Os detetives seguem pelo corredor, se separando ao término dele. Lang conversou com o capitão da polícia, enquanto Hale foi falar com as pessoas que se mostravam muito assustadas no salão, todas aguardavam para serem liberadas pela polícia. Christopher concluiu a conversa mais rápido, assim, para ganharem tempo, se uniu a sua parceira, colhendo depoimentos dos clientes que ainda não tinham sido abordados por Ramona.

O corpo de Charlotte foi levado para o necrotério antes que os detetives tivessem terminado o seu trabalho ali, que levou várias horas. Acharam incrível a quantidade de pessoas que frequentavam aquele lugar, pois somente naquela noite haviam quase sessenta pessoas, fora os funcionários, que foram os primeiros a darem seus depoimentos para a detetive.

Já era quase horário de almoço, quando os detetives finalmente saíram do local do crime. Estavam estupefatos com o fato de que em um lugar lotado como aquele, ninguém viu nada. De um lado, os funcionários alegaram atender dezenas de pessoas todas as noites e naquela, como nas anteriores, ninguém chamou a atenção, nem sequer o segurança se recordava do rosto dela, provavelmente estava ocupado olhando para outra parte do corpo, ao mesmo tempo em que ninguém se recordava de tê-la atendida, o que foi facilmente explicado ao descobrirem que Charlotte realmente não fez nenhum pedido, mas quatro rapazes compraram bebidas para ela. Por outro lado, os clientes, alcoolizados e drogados, não viram nada suspeito, exceto pessoas com cara de elefante, homens de quatro braços e mulheres levitando, obviamente por efeito das drogas usadas.

Exceto pelo grupo de rapazes que rodearam a inglesa, é como se ela não tivesse passado por ali, ninguém mais a notou. Eles, por sua vez, se recordavam muito bem dela, até lembraram que Charlotte os deixou sozinhos na mesa quando viu alguém entrar, mas não tinham ideia de como ele era ou quem era, pois ela não tinha comentado que esperava por alguém.

Esses depoimentos deram a certeza aos detetives que a vítima marcou de se encontrar com seu assassino, ou seja, ela foi atraída para aquele lugar. O capitão havia confirmado que Charlotte era uma turista e que estava para retornar ao seu país em dois dias, ele não sabia se ela veio sozinha aos Estados Unidos ou não, mas passou para eles o nome do hotel em que estava hospedada, conforme o cartão que encontraram em sua bolsa.

No hotel, ficaram sabendo que ela veio com um grupo e que todos estavam hospedados ali. Orientaram-nos a aguardar, pois logo os turistas chegariam para almoçar no restaurante do hotel, o que tomaria mais quarenta minutos do tempo dos detetives, que, para aproveitarem da melhor forma possível, informaram ao gerente do estabelecimento que Charlotte Jhonson havia sido assassinada, solicitando que lhes dessem acesso às câmeras de vigilância.

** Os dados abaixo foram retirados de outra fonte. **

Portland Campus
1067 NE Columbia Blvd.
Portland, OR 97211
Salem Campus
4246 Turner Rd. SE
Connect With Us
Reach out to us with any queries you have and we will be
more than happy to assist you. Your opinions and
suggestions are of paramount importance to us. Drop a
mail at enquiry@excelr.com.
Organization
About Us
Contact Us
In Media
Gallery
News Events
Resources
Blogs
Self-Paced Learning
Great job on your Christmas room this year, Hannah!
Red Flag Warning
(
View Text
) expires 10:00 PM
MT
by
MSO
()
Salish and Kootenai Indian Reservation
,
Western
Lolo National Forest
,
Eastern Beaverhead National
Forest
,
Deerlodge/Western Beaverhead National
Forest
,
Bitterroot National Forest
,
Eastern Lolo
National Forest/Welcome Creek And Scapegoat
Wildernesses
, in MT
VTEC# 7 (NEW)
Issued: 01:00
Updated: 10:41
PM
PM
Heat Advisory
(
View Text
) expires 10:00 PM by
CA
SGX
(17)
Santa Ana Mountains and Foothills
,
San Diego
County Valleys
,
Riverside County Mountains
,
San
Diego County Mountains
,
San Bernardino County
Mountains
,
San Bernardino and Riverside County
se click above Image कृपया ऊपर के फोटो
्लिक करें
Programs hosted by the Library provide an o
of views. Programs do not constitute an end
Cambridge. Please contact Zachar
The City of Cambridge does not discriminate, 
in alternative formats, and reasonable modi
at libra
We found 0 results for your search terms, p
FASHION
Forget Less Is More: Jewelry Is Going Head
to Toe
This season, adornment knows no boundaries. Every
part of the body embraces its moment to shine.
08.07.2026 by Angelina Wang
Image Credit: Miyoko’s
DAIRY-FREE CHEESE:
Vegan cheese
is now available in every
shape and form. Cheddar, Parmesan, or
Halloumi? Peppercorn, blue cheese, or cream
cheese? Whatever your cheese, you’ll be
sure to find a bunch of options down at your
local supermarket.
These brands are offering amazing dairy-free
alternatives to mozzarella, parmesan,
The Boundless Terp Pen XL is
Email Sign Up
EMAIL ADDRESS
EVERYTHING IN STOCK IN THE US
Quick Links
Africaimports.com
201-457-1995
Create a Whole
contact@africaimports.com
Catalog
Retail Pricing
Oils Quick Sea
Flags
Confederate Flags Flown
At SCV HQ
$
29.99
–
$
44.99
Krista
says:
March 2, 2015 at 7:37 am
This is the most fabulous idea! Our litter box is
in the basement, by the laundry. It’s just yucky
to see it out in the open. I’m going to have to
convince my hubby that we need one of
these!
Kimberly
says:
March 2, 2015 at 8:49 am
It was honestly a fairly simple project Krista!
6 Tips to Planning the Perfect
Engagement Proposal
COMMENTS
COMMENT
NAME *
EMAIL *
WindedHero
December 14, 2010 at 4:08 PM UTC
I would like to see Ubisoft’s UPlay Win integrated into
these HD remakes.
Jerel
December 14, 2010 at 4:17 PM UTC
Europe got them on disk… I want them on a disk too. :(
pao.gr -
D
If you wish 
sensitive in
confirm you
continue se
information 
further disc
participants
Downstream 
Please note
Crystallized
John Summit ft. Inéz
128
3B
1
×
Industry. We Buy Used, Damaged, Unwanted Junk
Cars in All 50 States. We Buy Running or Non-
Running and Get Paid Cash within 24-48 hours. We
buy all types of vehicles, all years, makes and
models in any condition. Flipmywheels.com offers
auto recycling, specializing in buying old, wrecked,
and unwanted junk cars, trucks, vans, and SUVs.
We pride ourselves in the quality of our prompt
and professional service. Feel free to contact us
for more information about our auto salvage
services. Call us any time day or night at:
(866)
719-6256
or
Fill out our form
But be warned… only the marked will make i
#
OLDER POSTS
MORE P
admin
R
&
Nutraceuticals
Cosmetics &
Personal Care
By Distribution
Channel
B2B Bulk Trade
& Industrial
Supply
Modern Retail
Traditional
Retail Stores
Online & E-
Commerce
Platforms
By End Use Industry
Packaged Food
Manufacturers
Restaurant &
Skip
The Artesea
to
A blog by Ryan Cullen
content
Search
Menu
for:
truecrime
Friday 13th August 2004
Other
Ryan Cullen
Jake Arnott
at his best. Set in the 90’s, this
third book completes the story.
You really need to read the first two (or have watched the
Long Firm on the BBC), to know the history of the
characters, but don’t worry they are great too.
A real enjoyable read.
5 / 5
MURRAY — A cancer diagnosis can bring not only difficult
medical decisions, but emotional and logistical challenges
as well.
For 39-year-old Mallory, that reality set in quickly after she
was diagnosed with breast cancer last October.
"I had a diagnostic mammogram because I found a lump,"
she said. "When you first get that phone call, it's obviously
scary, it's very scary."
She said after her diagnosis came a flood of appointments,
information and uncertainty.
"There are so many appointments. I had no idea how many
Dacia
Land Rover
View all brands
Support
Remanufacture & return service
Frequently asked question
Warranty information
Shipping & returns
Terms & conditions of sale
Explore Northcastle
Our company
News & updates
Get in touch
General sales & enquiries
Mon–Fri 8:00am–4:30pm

O gerente relutou, pedindo que trouxessem uma ordem judicial. Christopher o fez mudar de ideia ao esclarecer que o suspeito do assassinato era o famoso Ceifador de Anjos e que sua recusa poderia prejudicar a investigação.

Através das câmeras, viram a vítima interagir bastante com o seu grupo, que com ela e a guia somavam nove pessoas, sendo quatro homens e cinco mulheres. A interação se dava na recepção, no terraço, no saguão, no restaurante, no bar, na piscina e nos corredores. Não viram nada anormal. Charlotte era uma mulher bonita, era normal que os dois homens solteiros do grupo a cortejassem e eles o faziam, ficava claro nas gravações que a rodeavam bastante.

Para sorte dos detetives, os treze dias que o grupo já havia ficado no hotel, apenas precisavam ver as gravações feitas no período matutino, quando todos tomavam café da manhã e saíam para explorar Los Angeles, durante o almoço, quando retornavam ao hotel para comerem, o que aconteceu poucas vezes, pois alguns dias faziam essa refeição em algum restaurante próximo do atrativo turístico visitado, e por fim, durante a noite, quando realmente usavam a infraestrutura do hotel, fosse na piscina como no bar. Christopher e Ramona perceberam que Charlotte era uma mulher que gostava de se relacionar com todos a sua volta.

Quando o grupo chegou, eles ainda não tinham assistido a todas as gravações, de forma que precisaram se dividir. Christopher ficou na sala de vigilância, enquanto Ramona foi conversar com os oito integrantes do grupo.